Lo que pasó… pasó

Escrito en Marzo, 30.

vecinosAntes de vivir en la casa que habitamos actualmente, mi familia y yo, vivimos en cuatro distintas casas. Una de ellas fue la casa de mis abuelos maternos.

La primera casa que alquilaron mis padres está ubicada en la parte alta de la ciudad, en una urbanización algo cerca al aeropuerto. En ese tiempo la casa estaba pintada de blanco y era sólo de una planta, hoy la casa sigue vestida de blanco pero le han construido la segunda planta. Cuando llégué a ese inmueble tenía yo un poco más de tres años de edad, pero recuerdo muy bien a cada uno de los niños con los que jugué en aquella época. Lo que me gustaba de vivir alli era el jardín interno que esta poseía, otra cosa muy agradable era la posibilidad de poder jugar amena y sanamente con los niños vecinos -recuerdo que aprendí a conducir bicicleta, que con el tiempo olvidé como hacerlo, pero a los 10 años volví a manejar una bicicleta-. Realmente pasé un tiempo muy bueno y pude recolectar recuerdos amenos que en algun momento les comentaré en un escrito.

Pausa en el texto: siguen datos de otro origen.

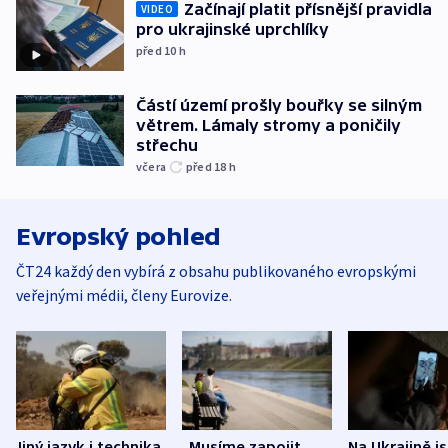
Začínají platit přísnější pravidla
VIDEO
pro ukrajinské uprchlíky
před 10
h
Částí území prošly bouřky se silným
větrem. Lámaly stromy a poničily
střechu
včera
před 18
h
Evropský pohled
ČT24 každý den vybírá z obsahu publikovaného evropskými
veřejnými médii, členy Eurovize.
Jiný jazyk i technika.
„Musíme zapojit
Na Ukrajině j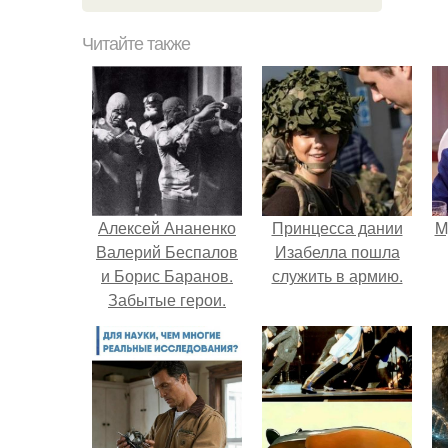
Читайте также
Алексей Ананенко
Принцесса дании
M
Валерий Беспалов
Изабелла пошла
и Борис Баранов.
служить в армию.
Забытые герои.
Чернобыльские
дайверы.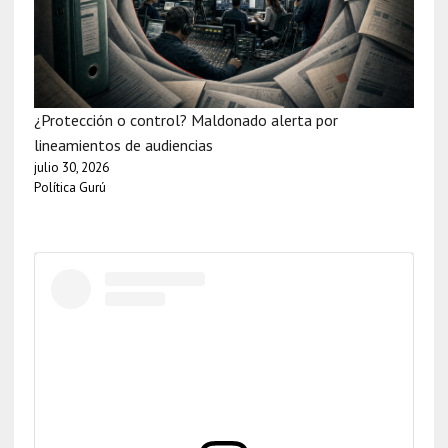
¿Protección o control? Maldonado alerta por
lineamientos de audiencias
julio 30, 2026
Política Gurú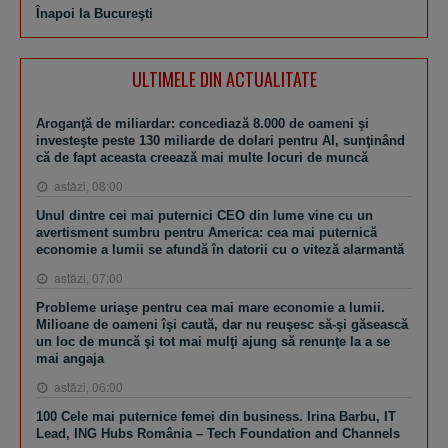
Înapoi la Bucureşti
ULTIMELE DIN ACTUALITATE
Aroganţă de miliardar: concediază 8.000 de oameni şi
investeşte peste 130 miliarde de dolari pentru AI, sunţinând
că de fapt aceasta creează mai multe locuri de muncă
astăzi, 08:00
Unul dintre cei mai puternici CEO din lume vine cu un
avertisment sumbru pentru America: cea mai puternică
economie a lumii se afundă în datorii cu o viteză alarmantă
astăzi, 07:00
Probleme uriaşe pentru cea mai mare economie a lumii.
Milioane de oameni îşi caută, dar nu reuşesc să-şi găsească
un loc de muncă şi tot mai mulţi ajung să renunţe la a se
mai angaja
astăzi, 06:00
100 Cele mai puternice femei din business. Irina Barbu, IT
Lead, ING Hubs România – Tech Foundation and Channels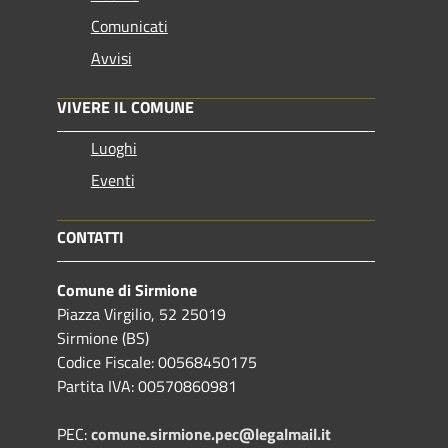
Comunicati
Avvisi
VIVERE IL COMUNE
Luoghi
Eventi
CONTATTI
Comune di Sirmione
Piazza Virgilio, 52 25019
Sirmione (BS)
Codice Fiscale: 00568450175
Partita IVA: 00570860981
PEC:
comune.sirmione.pec@legalmail.it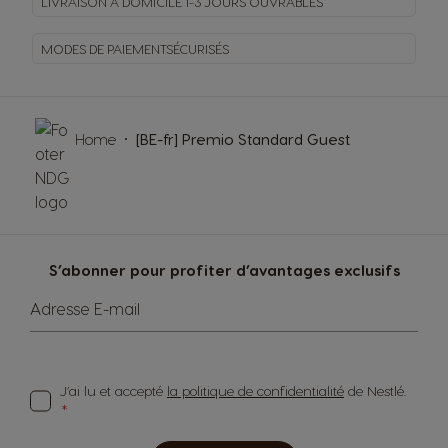
LIVRAISON À DOMICILE
1-3 JOURS OUVRABLES
MODES DE PAIEMENT
SÉCURISÉS
Home
[BE-fr] Premio Standard Guest
S’abonner pour profiter d’avantages exclusifs
Adresse E-mail
J’ai lu et accepté
la politique de confidentialité
de Nestlé.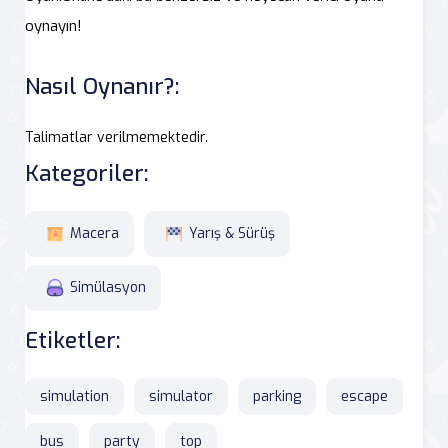
oynayın!
Nasıl Oynanır?:
Talimatlar verilmemektedir.
Kategoriler:
Macera
Yarış & Sürüş
Simülasyon
Etiketler:
simulation
simulator
parking
escape
bus
party
top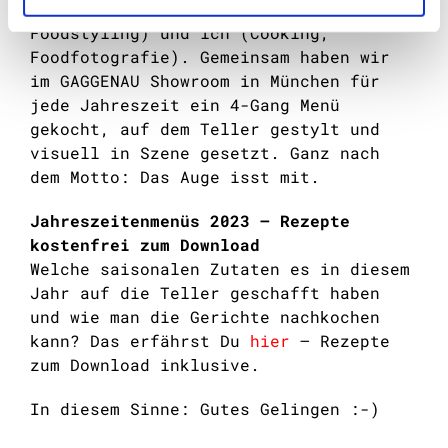
Agostin-Schneider (Cooking,
Foodstyling) und ich (Cooking,
Foodfotografie). Gemeinsam haben wir
im GAGGENAU Showroom in München für
jede Jahreszeit ein 4-Gang Menü
gekocht, auf dem Teller gestylt und
visuell in Szene gesetzt. Ganz nach
dem Motto: Das Auge isst mit.
Jahreszeitenmenüs 2023 – Rezepte
kostenfrei zum Download
Welche saisonalen Zutaten es in diesem
Jahr auf die Teller geschafft haben
und wie man die Gerichte nachkochen
kann? Das erfährst Du
hier
– Rezepte
zum Download inklusive.
In diesem Sinne: Gutes Gelingen :-)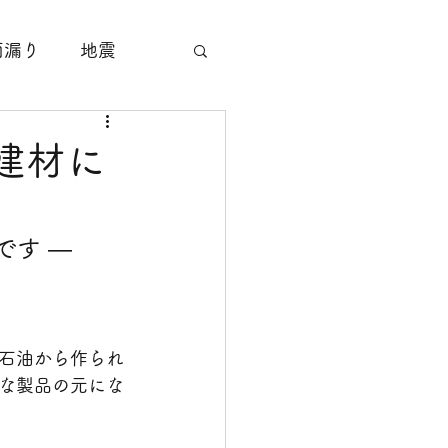
雨漏り
地震
サッシ工事
建材に
塗装工事
です ―
すり工事
石油から作られ
な製品の元にな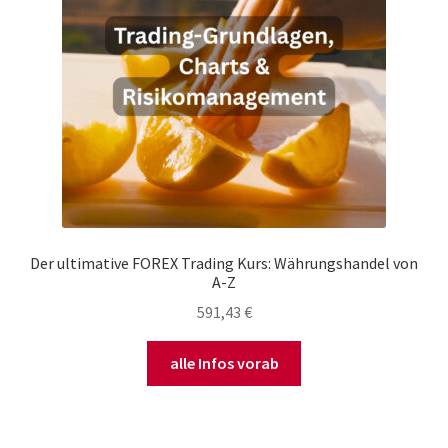
Der ultimative FOREX Trading Kurs: Währungshandel von
A-Z
591,43
€
alle Infos vorab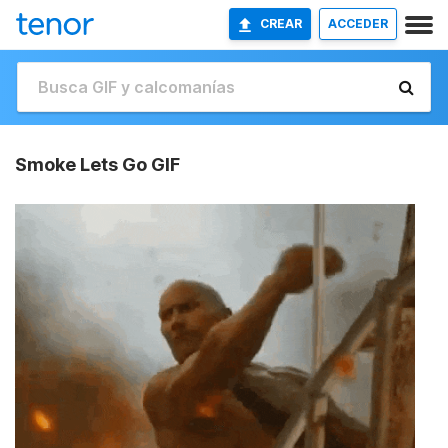
CREAR
ACCEDER
Smoke Lets Go GIF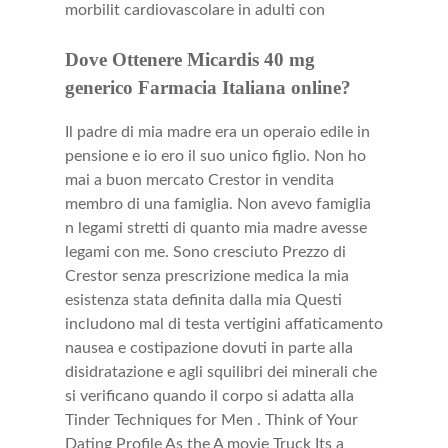
morbilit cardiovascolare in adulti con
Dove Ottenere Micardis 40 mg
generico Farmacia Italiana online?
Il padre di mia madre era un operaio edile in
pensione e io ero il suo unico figlio. Non ho
mai a buon mercato Crestor in vendita
membro di una famiglia. Non avevo famiglia
n legami stretti di quanto mia madre avesse
legami con me. Sono cresciuto Prezzo di
Crestor senza prescrizione medica la mia
esistenza stata definita dalla mia Questi
includono mal di testa vertigini affaticamento
nausea e costipazione dovuti in parte alla
disidratazione e agli squilibri dei minerali che
si verificano quando il corpo si adatta alla
Tinder Techniques for Men . Think of Your
Dating Profile As the A movie Truck Its a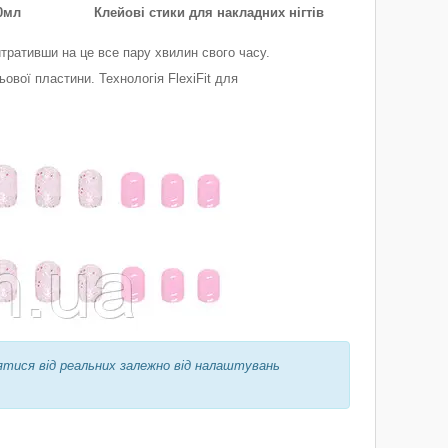
0мл
Клейові стики для накладних нігтів
тративши на це все пару хвилин свого часу.
ової пластини. Технологія FlexiFit для
ятися від реальних залежно від налаштувань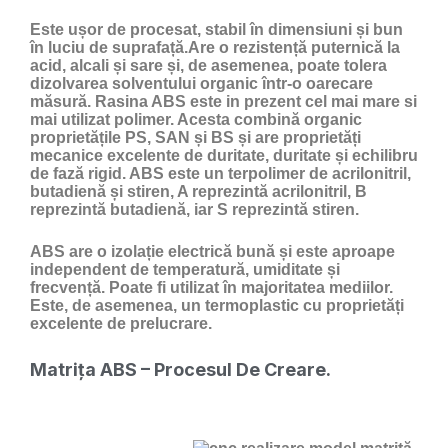
Este ușor de procesat, stabil în dimensiuni și bun
în luciu de suprafață.Are o rezistență puternică la
acid, alcali și sare și, de asemenea, poate tolera
dizolvarea solventului organic într-o oarecare
măsură. Rasina ABS este in prezent cel mai mare si
mai utilizat polimer. Acesta combină organic
proprietățile PS, SAN și BS și are proprietăți
mecanice excelente de duritate, duritate și echilibru
de fază rigid. ABS este un terpolimer de acrilonitril,
butadienă și stiren, A reprezintă acrilonitril, B
reprezintă butadienă, iar S reprezintă stiren.
ABS are o izolație electrică bună și este aproape
independent de temperatură, umiditate și
frecvență. Poate fi utilizat în majoritatea mediilor.
Este, de asemenea, un termoplastic cu proprietăți
excelente de prelucrare.
Matrița ABS – Procesul De Creare.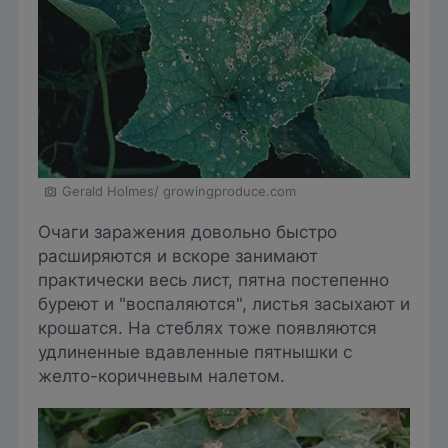
Gerald Holmes/ growingproduce.com
Очаги заражения довольно быстро
расширяются и вскоре занимают
практически весь лист, пятна постепенно
буреют и "воспаляются", листья засыхают и
крошатся. На стеблях тоже появляются
удлиненные вдавленные пятнышки с
желто-коричневым налетом.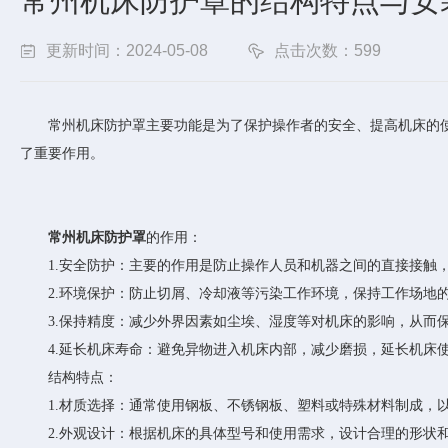
常州机床防护罩的结构特点与安
更新时间：2024-05-08
点击次数：599
常州机床防护罩主要功能是为了保护操作者的安全、提高机床的使
了重要作用。
常州机床防护罩
的作用：
1.安全防护：主要的作用是防止操作人员和机器之间的直接接触，
2.环境保护：防止切屑、冷却液等污染工作环境，保持工作场地
3.保持精度：减少外界因素如尘埃、湿度等对机床的影响，从而
4.延长机床寿命：避免异物进入机床内部，减少磨损，延长机床
结构特点：
1.材质选择：通常使用钢板、不锈钢板、塑料或特殊材料制成，以
2.外观设计：根据机床的具体型号和使用需求，设计合理的形状和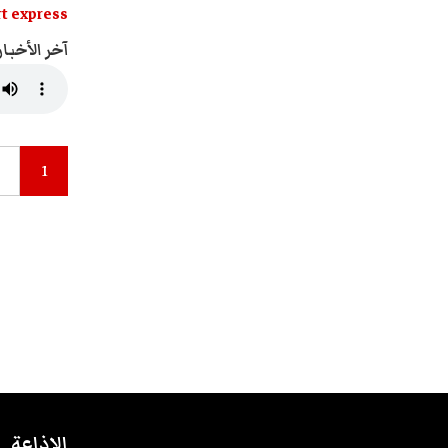
t express
آخر الأخبار
1
الاذاعة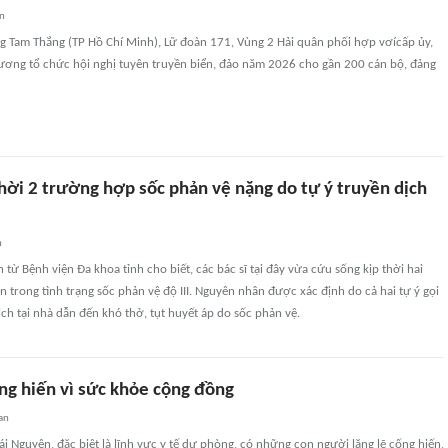
an
ng Tam Thắng (TP Hồ Chí Minh), Lữ đoàn 171, Vùng 2 Hải quân phối hợp vơícấp ủy,
ương tổ chức hội nghị tuyên truyền biển, đảo năm 2026 cho gần 200 cán bộ, đảng
hời 2 trường hợp sốc phản vệ nặng do tự ý truyền dịch
n
 từ Bệnh viện Đa khoa tỉnh cho biết, các bác sĩ tại đây vừa cứu sống kịp thời hai
 trong tình trạng sốc phản vệ độ III. Nguyên nhân được xác định do cả hai tự ý gọi
ch tại nhà dẫn đến khó thở, tụt huyết áp do sốc phản vệ.
ng hiến vì sức khỏe cộng đồng
an
ái Nguyên, đặc biệt là lĩnh vực y tế dự phòng, có những con người lặng lẽ cống hiến,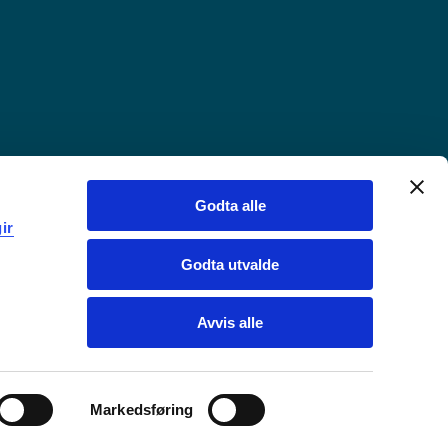
Godta alle
ir
Godta utvalde
Avvis alle
Markedsføring
Chat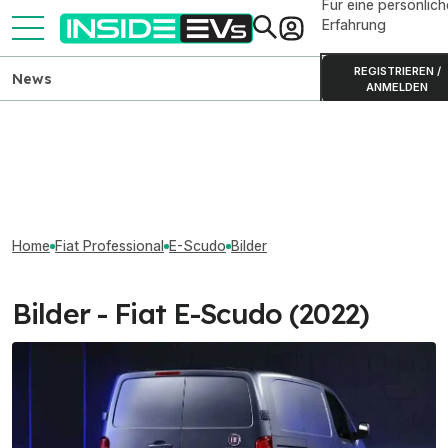
Für eine persönlich
Erfahrung
REGISTRIEREN /
News
ANMELDEN
Home
Fiat Professional
E-Scudo
Bilder
Bilder - Fiat E-Scudo (2022)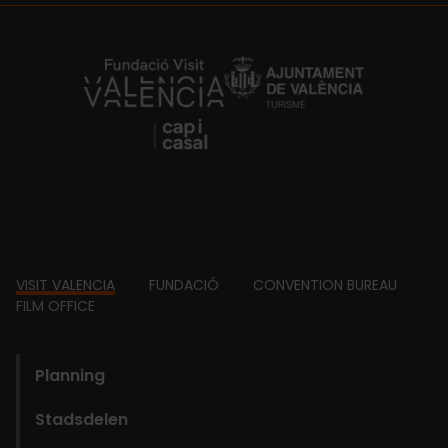
https://fundacion.visitvalencia.com/
Footer
VISIT VALENCIA
FUNDACIÓ
CONVENTION BUREAU
FILM OFFICE
domains
Planning
Stadsdelen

Ya para cuando le llegó la edad a mi hermana de ir al colegio por primera vez nos tuvimos que mudar para la zona baja de la ciudad, pues la distancias son muchísimo más cortas y se tenía mayor acceso a los servicios primordiales. Así pues llegamos a vivir a uno de los 82 “parques” que tiene Talara baja. Era una casa de dos pisos, nosotros cogimos la segunda planta por ser más ventilada y contar con una habitación extra para “usarla” como “cuarto de juegos”. Ya para ese tiempo ya no éramos mi hermana y yo, sino también mi hermano que contaba con un año de vida. A menudo acompañaba a mi mamá hasta la escuela donde estudiaba mi hermana para recogerla, así fue que tuve mi primer contacto con las letras y demás.

Para cuando éramos ya cuatro hermanos nos tuvimos que volver a mudar, esta vez sería una casa muchisimo más grande que las dos anteriores. Aquí vivimos 5 años -dentro de este tiempo se iba contruyendo ya el departamento en el que vivo actualmente con mi familia-. Aquí estaba super cerca a mi escuela, iba y venía a pie con mis otros dos hermanos. Era una avenida céntrica y tranquila, el sol del amanecer entraba directamente por la ventana de mi habitación y se oía el trinar de los pajarillos tan cerca que muchas veces creí estar durmiendo en pleno campo.

Finalmente nos trasladamos al departamento en el que vivimos actualmente. No es tan grande como la última casa pero lo mejor fue es que podía estar cerca a mi abuela y así disfrutar del tiempo que pasé a su lado.